Match Virtual Machine : An Adaptive Runtime System to execute MATLAB in
Parallel
Malay Haldar, Anshuman Nayak, Abhay Kanhere, Pramod Joisha, Nagaraj Shenoy, Alok Choudhary and Prithviraj Banerjee
Abstract
MATLAB is one of the most popular languages for desktop
numerical computations as well as for signal and image processing
applications. Applying parallel processing techniques to improve
performance of MATLAB codes has been the goal of many recent works.

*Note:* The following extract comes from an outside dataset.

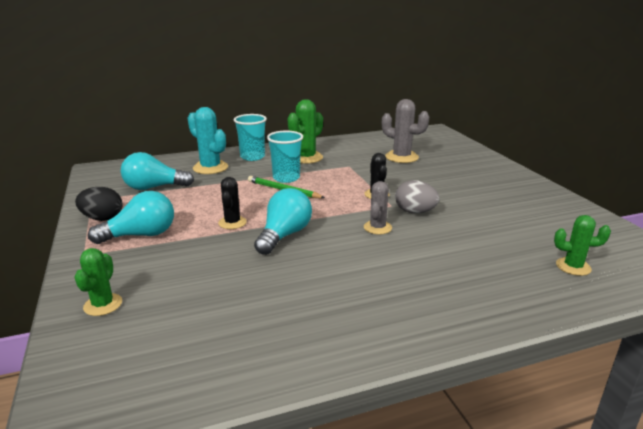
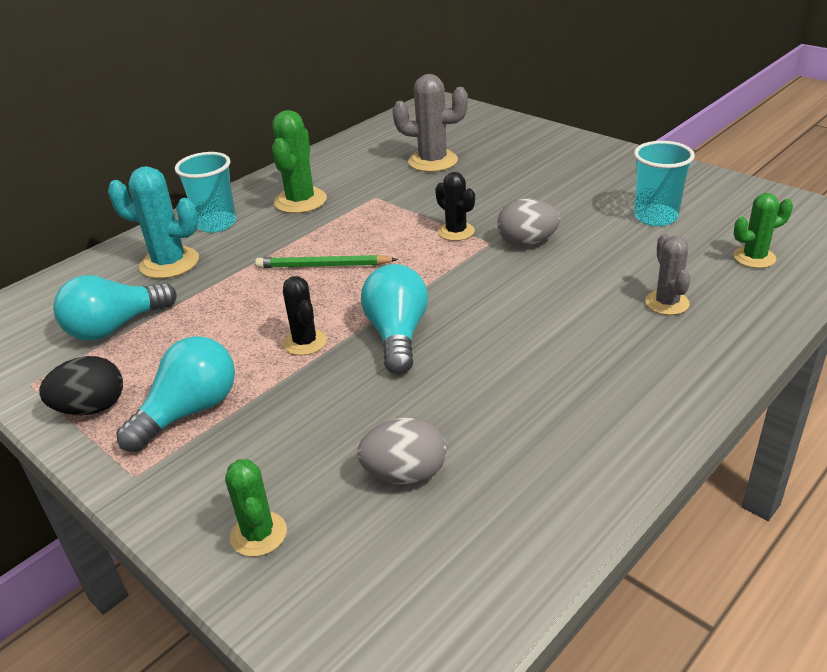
camera: 25 degrees left, 10 degrees up
(207, 306) = (405, 474): none -> grey egg
(286, 178) = (306, 244): turquoise cup -> turquoise cup (655, 217)
(377, 228) = (504, 281): grey cactus -> grey cactus (667, 303)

Most current frameworks require the user to specify parallelism and/or
information regarding type/shape of the variables, thereby sacrificing
the user friendliness which is one of the most popular MATLAB
features. Other systems work on a restricted subset of MATLAB,
thereby limiting the class of applications MATLAB can support. We
present a runtime system capable of executing MATLAB code in parallel
without any user intervention. The runtime system performs
automatic parallelization and type/shape inference of the code at
runtime. A unique feature of the runtime system is its capability
to automatically adapt to changes in the underlying architecture,
making it particularly useful for systems where predicting performance
statically is difficult. We present experimental results obtained for
the runtime system running on SGI Origin2000 shared memory multiprocessor.